ASSIGNMENT: Beginning at the line that contains "[00:00.000]", repeat every line of the listing exactly through the final one.

DATA SUPPLIED:
——————

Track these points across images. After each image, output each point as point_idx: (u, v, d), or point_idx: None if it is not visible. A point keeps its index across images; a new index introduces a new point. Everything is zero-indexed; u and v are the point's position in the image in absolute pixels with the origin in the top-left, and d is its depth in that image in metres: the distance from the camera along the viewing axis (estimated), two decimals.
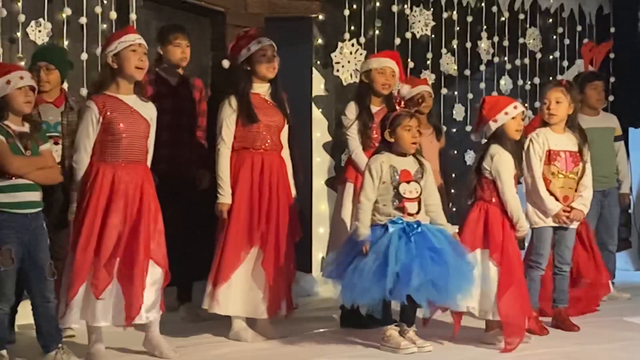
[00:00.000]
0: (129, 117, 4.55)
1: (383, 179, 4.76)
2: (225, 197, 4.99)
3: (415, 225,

——————

RESPONSE BOX:
[00:00.000]
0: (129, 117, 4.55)
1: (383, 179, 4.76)
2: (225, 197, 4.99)
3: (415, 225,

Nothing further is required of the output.